The injectable MAP gel successfully annealed and was sustained within the osteochondral defect at each timepoint. Treatment with MAP gel resulted in maintained size of the osteochondral defect with evidence of tissue ingrowth and increased glycosaminoglycan production, whereas the control defects presented with evidence of disorganized scar tissue. Additionally, there was no significant inflammatory response to the MAP gel noted on histology.
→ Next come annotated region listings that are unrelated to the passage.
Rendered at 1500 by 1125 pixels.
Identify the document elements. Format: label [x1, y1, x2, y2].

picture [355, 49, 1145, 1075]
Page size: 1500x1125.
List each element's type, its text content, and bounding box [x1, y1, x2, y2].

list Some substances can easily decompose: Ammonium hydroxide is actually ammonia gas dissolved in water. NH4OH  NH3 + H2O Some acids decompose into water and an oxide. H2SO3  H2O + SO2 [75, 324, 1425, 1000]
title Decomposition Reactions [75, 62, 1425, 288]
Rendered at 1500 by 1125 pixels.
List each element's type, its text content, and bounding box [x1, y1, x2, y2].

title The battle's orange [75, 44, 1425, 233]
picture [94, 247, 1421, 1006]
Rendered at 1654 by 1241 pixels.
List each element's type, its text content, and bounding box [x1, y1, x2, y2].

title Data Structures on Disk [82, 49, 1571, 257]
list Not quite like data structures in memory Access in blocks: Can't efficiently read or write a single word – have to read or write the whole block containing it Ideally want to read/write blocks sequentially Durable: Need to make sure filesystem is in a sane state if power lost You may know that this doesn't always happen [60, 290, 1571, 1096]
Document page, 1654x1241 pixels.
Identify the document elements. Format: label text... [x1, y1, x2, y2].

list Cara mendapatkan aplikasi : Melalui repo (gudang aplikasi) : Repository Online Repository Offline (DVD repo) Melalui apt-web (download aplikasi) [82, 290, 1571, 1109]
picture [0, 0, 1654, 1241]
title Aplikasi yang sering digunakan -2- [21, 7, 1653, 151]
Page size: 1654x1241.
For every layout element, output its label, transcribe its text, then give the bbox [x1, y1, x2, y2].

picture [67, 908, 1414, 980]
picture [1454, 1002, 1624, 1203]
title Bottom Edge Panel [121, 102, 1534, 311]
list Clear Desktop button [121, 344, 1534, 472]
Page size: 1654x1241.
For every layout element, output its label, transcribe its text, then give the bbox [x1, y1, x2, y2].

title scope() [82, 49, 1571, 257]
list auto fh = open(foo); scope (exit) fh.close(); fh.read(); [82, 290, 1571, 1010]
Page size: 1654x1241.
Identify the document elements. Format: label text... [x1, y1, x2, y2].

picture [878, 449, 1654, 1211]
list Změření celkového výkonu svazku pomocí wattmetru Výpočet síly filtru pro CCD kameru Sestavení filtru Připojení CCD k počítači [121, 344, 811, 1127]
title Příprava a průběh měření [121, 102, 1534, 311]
We have demonstrated the successful delivery of an injectable, flowable MAP gel scaffold into a rat knee osteochondral defect with subsequent annealing and stable integration into the healing wound. The flowable nature of this scaffold allows for minimally invasive application, for example, via an arthroscopic approach for management of wrist arthritis. The MAP gel was noted to fill the osteochondral defect and maintain the defect dimensions and provide a continuous and smooth surface for cartilage regeneration, suggesting its ability to provide a stable scaffold for tissue ingrowth. Future chemical, mechanical, and biological gel modifications may improve objective evidence of cartilage regeneration.
本研究的目的是评估一种新型微孔退火颗粒(MAP)支架水凝胶在大鼠膝关节骨软骨缺损模型中实现关节软骨和软骨下骨生物整合以及软骨细胞再生的可行性。
设计并改良了一种可注射的微孔支架,使其力学性能与关节软骨相匹配。设立了两个实验组——阴性生理盐水对照组和MAP凝胶治疗组。将生理盐水和MAP凝胶注入Sprague-Dawley大鼠膝关节制造的骨软骨缺损处。对MAP凝胶进行光退火处理。在术后2周、4周和8周对治疗后的缺损进行定性组织学和免疫组织化学分析。
可注射的MAP凝胶成功退火,并在每个时间点持续存在于骨软骨缺损处。MAP凝胶治疗使骨软骨缺损大小得以维持,有组织长入的迹象且糖胺聚糖生成增加,而对照缺损处则出现紊乱瘢痕组织的迹象。此外,组织学检查未发现对MAP凝胶有明显炎症反应。
我们已证明可成功将一种可注射、可流动的MAP凝胶支架递送至大鼠膝关节骨软骨缺损处,随后进行退火并稳定整合到愈合伤口中。这种支架的可流动特性允许微创应用,例如通过关节镜方法治疗腕关节炎。MAP凝胶被发现可填充骨软骨缺损并维持缺损尺寸,为软骨再生提供连续光滑的表面,表明其能够为组织长入提供稳定支架。未来对凝胶进行化学、力学和生物学方面的改良可能会改善软骨再生的客观证据。